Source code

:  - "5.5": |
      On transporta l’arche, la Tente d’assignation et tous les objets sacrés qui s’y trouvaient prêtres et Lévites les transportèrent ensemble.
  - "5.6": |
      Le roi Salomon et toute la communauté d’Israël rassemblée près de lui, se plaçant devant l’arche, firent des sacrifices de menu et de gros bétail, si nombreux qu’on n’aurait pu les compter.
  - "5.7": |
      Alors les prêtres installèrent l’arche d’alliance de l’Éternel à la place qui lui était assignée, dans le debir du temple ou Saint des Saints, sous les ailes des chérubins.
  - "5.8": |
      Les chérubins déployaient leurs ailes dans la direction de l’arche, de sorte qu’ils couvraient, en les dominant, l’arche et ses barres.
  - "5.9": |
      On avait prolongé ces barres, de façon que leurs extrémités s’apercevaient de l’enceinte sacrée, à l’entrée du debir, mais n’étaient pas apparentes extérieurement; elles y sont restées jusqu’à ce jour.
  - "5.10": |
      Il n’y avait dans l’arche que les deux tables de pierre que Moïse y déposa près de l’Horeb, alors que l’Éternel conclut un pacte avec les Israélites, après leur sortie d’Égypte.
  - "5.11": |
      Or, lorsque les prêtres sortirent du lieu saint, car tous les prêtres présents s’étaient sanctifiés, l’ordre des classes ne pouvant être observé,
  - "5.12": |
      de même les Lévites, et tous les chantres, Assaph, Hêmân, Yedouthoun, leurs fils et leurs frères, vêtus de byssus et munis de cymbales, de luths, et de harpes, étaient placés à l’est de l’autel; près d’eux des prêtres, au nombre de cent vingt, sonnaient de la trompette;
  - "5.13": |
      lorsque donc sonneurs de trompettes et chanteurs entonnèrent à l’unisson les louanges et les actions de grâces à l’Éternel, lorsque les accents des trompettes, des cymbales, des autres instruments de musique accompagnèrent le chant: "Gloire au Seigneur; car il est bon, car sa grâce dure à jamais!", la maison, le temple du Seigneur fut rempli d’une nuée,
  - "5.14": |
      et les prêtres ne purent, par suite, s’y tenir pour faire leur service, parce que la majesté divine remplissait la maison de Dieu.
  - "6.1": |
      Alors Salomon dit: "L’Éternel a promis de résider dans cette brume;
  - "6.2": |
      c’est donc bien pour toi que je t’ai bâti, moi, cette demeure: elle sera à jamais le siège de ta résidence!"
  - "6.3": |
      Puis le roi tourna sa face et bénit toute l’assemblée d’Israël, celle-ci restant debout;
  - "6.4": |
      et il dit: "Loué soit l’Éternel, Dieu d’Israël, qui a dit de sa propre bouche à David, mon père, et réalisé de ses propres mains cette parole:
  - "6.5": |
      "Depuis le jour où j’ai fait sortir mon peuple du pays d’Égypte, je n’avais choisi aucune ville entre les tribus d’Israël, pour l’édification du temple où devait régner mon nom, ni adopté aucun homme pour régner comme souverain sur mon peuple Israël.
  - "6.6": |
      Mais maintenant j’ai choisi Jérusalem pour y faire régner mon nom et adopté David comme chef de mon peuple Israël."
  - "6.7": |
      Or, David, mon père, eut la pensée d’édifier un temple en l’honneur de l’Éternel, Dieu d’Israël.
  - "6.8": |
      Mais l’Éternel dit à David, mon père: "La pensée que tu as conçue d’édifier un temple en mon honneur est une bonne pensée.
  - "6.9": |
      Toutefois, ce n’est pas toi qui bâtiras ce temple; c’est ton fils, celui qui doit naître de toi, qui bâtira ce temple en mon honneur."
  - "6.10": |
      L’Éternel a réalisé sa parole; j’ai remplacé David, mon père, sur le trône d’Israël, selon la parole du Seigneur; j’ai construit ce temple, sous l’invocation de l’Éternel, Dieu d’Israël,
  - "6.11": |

-------------------------

**Work to complete**
Copy each line of the records verbatim.

**Solution to the problem**
Source code

:  - "5.5": |
      On transporta l’arche, la Tente d’assignation et tous les objets sacrés qui s’y trouvaient prêtres et Lévites les transportèrent ensemble.
  - "5.6": |
      Le roi Salomon et toute la communauté d’Israël rassemblée près de lui, se plaçant devant l’arche, firent des sacrifices de menu et de gros bétail, si nombreux qu’on n’aurait pu les compter.
  - "5.7": |
      Alors les prêtres installèrent l’arche d’alliance de l’Éternel à la place qui lui était assignée, dans le debir du temple ou Saint des Saints, sous les ailes des chérubins.
  - "5.8": |
      Les chérubins déployaient leurs ailes dans la direction de l’arche, de sorte qu’ils couvraient, en les dominant, l’arche et ses barres.
  - "5.9": |
      On avait prolongé ces barres, de façon que leurs extrémités s’apercevaient de l’enceinte sacrée, à l’entrée du debir, mais n’étaient pas apparentes extérieurement; elles y sont restées jusqu’à ce jour.
  - "5.10": |
      Il n’y avait dans l’arche que les deux tables de pierre que Moïse y déposa près de l’Horeb, alors que l’Éternel conclut un pacte avec les Israélites, après leur sortie d’Égypte.
  - "5.11": |
      Or, lorsque les prêtres sortirent du lieu saint, car tous les prêtres présents s’étaient sanctifiés, l’ordre des classes ne pouvant être observé,
  - "5.12": |
      de même les Lévites, et tous les chantres, Assaph, Hêmân, Yedouthoun, leurs fils et leurs frères, vêtus de byssus et munis de cymbales, de luths, et de harpes, étaient placés à l’est de l’autel; près d’eux des prêtres, au nombre de cent vingt, sonnaient de la trompette;
  - "5.13": |
      lorsque donc sonneurs de trompettes et chanteurs entonnèrent à l’unisson les louanges et les actions de grâces à l’Éternel, lorsque les accents des trompettes, des cymbales, des autres instruments de musique accompagnèrent le chant: "Gloire au Seigneur; car il est bon, car sa grâce dure à jamais!", la maison, le temple du Seigneur fut rempli d’une nuée,
  - "5.14": |
      et les prêtres ne purent, par suite, s’y tenir pour faire leur service, parce que la majesté divine remplissait la maison de Dieu.
  - "6.1": |
      Alors Salomon dit: "L’Éternel a promis de résider dans cette brume;
  - "6.2": |
      c’est donc bien pour toi que je t’ai bâti, moi, cette demeure: elle sera à jamais le siège de ta résidence!"
  - "6.3": |
      Puis le roi tourna sa face et bénit toute l’assemblée d’Israël, celle-ci restant debout;
  - "6.4": |
      et il dit: "Loué soit l’Éternel, Dieu d’Israël, qui a dit de sa propre bouche à David, mon père, et réalisé de ses propres mains cette parole:
  - "6.5": |
      "Depuis le jour où j’ai fait sortir mon peuple du pays d’Égypte, je n’avais choisi aucune ville entre les tribus d’Israël, pour l’édification du temple où devait régner mon nom, ni adopté aucun homme pour régner comme souverain sur mon peuple Israël.
  - "6.6": |
      Mais maintenant j’ai choisi Jérusalem pour y faire régner mon nom et adopté David comme chef de mon peuple Israël."
  - "6.7": |
      Or, David, mon père, eut la pensée d’édifier un temple en l’honneur de l’Éternel, Dieu d’Israël.
  - "6.8": |
      Mais l’Éternel dit à David, mon père: "La pensée que tu as conçue d’édifier un temple en mon honneur est une bonne pensée.
  - "6.9": |
      Toutefois, ce n’est pas toi qui bâtiras ce temple; c’est ton fils, celui qui doit naître de toi, qui bâtira ce temple en mon honneur."
  - "6.10": |
      L’Éternel a réalisé sa parole; j’ai remplacé David, mon père, sur le trône d’Israël, selon la parole du Seigneur; j’ai construit ce temple, sous l’invocation de l’Éternel, Dieu d’Israël,
  - "6.11": |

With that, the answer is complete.